A British Army soldier shot dead during a night-time military training exercise in Northumberland has been named as 24-year-old Private Conor McPherson.
Private McPherson, who was serving with The Black Watch as part of the Royal Regiment of Scotland, died after being shot in the head while taking part in a live firing exercise at Otterburn Training Area on Monday night (22 August).
Emergency services attended the incident but he was pronounced dead at the scene. The circumstances surrounding his death are still being investigated by police and the Ministry of Defence (MOD). No arrests have been made.
Private McPherson, from Paisley, Renfrewshire in Scotland, leaves behind two grieving parents and an older sister.
He was described by his commanding officer as a "capable young soldier" and had spent time abroad for training, both in Kenya and France, after joining the army in 2014.
Commanding Officer Lieutenant Colonel Alasdair Steele said: "He constantly drove to develop himself physically and was well liked among his peers for his sharp wit and sense of humour.
"However, Private McPherson's true passion was to his parents and his older sister – he was part of a very close knit family, and his great joy was spending time with them at the weekends and over leave. The entire Battalion's thoughts are very much with his family and friends."
After completing his training at the infantry Training Centre Catterick he was posted to The Black Watch, 3rd Battalion, The Royal Regiment of Scotland, based at Fort George, Inverness, in February 2015.
First Minister Nicola Sturgeon pays tribute
Armed Forces Minister Mike Penning said on Tuesday: "My thoughts are with the soldier's family, friends and colleagues at this difficult time. The safety of our personnel is our absolute priority and while deaths in training don't happen often, any death is a tragedy."
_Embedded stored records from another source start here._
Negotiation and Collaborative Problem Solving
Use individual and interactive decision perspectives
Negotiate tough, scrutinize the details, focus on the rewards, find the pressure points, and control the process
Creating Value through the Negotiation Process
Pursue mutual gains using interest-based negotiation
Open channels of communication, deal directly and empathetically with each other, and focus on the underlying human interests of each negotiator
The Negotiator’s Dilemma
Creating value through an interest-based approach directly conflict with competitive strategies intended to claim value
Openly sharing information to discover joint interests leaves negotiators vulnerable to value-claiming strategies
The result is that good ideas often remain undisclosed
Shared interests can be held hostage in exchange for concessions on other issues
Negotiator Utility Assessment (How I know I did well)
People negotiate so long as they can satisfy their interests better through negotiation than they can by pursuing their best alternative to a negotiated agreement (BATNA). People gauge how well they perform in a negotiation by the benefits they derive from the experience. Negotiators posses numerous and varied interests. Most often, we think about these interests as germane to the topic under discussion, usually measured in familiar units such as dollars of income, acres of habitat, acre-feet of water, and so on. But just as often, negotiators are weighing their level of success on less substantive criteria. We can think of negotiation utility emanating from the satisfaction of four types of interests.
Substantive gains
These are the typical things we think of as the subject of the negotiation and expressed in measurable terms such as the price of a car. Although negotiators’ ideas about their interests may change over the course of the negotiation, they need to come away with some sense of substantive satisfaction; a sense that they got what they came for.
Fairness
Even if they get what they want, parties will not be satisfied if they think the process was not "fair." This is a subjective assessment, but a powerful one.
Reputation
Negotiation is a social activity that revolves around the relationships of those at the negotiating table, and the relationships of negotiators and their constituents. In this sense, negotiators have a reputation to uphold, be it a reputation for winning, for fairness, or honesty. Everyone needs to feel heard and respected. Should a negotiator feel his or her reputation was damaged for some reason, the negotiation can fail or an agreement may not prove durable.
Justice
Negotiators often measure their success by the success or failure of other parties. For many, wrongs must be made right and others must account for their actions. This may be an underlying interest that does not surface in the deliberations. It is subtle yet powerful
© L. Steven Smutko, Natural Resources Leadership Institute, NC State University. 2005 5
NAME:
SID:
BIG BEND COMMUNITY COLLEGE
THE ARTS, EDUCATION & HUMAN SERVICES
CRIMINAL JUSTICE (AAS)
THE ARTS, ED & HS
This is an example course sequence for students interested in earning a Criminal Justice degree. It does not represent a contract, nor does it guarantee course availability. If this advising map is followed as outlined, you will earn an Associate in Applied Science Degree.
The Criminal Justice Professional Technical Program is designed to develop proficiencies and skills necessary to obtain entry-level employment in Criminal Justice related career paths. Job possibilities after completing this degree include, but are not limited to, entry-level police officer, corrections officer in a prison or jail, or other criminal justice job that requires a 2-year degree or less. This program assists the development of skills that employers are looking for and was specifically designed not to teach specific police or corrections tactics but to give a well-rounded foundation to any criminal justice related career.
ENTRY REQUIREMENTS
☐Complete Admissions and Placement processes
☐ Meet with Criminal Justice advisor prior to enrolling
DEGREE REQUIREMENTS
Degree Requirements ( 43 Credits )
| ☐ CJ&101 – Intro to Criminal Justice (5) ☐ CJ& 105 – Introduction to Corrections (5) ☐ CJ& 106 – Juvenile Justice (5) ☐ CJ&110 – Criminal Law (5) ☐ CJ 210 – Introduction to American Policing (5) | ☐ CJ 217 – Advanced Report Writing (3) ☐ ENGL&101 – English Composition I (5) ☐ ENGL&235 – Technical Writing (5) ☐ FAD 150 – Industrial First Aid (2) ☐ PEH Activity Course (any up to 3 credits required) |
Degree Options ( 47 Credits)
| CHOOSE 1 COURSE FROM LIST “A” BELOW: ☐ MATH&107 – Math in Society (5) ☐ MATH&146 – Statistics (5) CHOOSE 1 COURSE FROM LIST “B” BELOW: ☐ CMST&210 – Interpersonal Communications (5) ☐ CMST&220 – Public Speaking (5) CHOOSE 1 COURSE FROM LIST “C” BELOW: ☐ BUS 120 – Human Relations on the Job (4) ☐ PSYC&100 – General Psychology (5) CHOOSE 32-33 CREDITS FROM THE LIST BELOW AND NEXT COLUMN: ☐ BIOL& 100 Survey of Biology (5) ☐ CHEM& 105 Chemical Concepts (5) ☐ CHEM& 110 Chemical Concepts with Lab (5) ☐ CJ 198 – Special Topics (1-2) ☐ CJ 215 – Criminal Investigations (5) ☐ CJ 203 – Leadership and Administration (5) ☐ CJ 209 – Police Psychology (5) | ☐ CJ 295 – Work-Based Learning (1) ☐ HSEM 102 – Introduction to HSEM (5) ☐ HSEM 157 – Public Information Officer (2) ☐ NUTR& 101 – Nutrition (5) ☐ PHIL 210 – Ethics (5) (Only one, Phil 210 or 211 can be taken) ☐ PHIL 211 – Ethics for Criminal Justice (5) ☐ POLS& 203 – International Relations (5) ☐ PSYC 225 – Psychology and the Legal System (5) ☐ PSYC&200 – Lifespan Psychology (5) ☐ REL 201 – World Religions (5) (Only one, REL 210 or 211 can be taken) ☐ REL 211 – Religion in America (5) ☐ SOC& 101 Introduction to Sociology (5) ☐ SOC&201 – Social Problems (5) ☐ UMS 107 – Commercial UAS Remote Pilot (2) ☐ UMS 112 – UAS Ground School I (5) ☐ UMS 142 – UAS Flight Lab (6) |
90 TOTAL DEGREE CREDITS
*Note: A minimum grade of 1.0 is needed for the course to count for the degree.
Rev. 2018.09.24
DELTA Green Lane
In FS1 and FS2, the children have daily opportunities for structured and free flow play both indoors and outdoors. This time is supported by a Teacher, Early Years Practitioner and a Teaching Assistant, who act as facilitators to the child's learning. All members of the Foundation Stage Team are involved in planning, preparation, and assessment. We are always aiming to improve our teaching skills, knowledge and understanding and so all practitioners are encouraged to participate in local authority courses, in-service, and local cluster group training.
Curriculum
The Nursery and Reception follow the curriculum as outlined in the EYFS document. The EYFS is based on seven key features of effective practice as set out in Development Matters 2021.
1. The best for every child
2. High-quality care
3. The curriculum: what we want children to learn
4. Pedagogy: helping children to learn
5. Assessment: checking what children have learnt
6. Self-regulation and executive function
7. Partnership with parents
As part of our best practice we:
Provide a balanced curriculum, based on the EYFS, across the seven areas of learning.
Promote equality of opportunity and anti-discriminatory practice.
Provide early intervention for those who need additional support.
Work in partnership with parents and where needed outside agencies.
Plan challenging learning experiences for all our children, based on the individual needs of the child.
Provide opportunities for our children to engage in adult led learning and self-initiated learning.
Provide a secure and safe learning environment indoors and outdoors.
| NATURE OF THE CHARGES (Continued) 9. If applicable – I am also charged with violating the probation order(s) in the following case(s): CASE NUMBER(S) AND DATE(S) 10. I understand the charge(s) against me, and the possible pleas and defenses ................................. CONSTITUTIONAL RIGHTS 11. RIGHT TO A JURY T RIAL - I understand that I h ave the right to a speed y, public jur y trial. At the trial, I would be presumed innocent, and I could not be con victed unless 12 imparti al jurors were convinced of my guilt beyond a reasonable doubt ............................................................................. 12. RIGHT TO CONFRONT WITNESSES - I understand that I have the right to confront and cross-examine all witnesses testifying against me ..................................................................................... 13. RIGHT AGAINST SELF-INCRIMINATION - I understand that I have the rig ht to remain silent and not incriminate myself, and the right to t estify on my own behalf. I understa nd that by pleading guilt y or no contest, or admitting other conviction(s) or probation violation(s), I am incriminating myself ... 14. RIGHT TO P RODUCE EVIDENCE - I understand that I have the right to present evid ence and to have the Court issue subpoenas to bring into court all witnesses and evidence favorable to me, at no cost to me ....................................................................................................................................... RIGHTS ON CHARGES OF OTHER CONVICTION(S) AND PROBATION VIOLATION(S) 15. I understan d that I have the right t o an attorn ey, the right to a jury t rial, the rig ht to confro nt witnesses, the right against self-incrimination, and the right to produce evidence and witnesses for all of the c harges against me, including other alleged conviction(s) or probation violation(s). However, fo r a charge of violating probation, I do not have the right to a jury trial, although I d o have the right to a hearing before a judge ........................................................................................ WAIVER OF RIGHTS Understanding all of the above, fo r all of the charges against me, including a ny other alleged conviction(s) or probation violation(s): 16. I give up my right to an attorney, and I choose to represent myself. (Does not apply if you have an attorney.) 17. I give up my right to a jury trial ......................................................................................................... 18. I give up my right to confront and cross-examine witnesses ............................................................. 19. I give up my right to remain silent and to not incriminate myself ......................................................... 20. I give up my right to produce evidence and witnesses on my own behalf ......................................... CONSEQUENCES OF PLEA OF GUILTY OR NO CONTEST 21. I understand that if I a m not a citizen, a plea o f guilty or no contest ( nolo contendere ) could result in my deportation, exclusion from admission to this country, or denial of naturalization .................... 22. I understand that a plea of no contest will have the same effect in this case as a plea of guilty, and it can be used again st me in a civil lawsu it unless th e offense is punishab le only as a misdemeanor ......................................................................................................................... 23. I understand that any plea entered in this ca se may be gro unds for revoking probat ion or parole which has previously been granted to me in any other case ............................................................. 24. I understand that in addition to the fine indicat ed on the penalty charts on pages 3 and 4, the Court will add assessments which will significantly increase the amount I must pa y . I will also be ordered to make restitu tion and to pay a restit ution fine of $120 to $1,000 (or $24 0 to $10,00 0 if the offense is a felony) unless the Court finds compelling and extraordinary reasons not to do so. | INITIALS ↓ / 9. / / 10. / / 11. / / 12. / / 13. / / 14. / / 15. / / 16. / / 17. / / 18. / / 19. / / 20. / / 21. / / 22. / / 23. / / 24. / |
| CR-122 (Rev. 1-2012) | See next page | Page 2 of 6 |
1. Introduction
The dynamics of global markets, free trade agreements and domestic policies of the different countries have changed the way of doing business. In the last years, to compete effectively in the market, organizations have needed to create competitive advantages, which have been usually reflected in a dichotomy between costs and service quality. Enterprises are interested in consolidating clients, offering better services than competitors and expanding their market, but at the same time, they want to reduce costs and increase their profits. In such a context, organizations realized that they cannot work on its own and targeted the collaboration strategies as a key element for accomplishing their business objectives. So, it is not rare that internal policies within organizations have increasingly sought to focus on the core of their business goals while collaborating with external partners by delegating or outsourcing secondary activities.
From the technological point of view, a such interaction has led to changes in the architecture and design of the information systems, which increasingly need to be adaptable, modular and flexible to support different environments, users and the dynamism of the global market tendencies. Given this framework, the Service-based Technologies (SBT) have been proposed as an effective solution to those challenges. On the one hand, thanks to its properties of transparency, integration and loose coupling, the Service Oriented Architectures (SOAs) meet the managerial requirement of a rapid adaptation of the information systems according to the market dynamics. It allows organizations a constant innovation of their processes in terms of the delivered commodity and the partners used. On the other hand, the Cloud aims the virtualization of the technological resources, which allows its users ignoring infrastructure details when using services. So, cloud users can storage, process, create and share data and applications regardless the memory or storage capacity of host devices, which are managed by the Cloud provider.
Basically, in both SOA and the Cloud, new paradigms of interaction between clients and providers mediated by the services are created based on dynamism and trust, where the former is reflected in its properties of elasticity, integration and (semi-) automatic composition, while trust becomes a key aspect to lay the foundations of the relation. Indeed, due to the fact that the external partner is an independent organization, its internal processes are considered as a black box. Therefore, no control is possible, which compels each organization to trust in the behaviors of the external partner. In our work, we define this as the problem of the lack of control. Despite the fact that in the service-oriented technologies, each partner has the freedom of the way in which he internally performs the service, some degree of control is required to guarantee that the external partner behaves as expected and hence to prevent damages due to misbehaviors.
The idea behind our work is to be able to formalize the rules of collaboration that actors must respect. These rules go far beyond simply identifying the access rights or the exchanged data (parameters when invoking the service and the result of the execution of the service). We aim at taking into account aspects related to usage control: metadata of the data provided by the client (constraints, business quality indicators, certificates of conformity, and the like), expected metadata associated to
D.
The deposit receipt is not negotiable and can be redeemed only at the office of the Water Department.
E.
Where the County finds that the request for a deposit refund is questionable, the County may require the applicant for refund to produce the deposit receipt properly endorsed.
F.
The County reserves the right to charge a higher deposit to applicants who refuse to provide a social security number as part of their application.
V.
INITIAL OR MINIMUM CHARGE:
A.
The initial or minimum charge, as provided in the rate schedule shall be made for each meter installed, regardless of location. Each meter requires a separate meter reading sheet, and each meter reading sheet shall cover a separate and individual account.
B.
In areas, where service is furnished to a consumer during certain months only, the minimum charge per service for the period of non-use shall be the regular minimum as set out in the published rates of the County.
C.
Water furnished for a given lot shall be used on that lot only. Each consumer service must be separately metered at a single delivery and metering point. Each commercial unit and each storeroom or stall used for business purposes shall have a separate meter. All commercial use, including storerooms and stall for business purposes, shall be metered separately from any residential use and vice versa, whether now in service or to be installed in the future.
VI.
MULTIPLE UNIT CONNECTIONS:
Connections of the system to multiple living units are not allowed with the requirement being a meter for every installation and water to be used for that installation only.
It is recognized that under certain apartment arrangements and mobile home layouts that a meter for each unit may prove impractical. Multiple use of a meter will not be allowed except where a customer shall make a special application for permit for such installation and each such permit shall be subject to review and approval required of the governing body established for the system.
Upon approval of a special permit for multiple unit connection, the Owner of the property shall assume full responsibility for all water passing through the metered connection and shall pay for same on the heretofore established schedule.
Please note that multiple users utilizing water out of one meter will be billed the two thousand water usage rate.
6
Tributes also came from First Minister Nicola Sturgeon, who said: "This is a tragic incident and my deepest condolences go to the family, friends and colleagues of the soldier who has died. Our armed forces do a difficult and dangerous job at all times, and this is another stark reminder of that. My thoughts are with all who loved this brave soldier."
Hundreds of troops are believed to have taken part in live firing training at Otterburn last week. The training zone was set up in 1911 and is the second-largest live firing range in the country.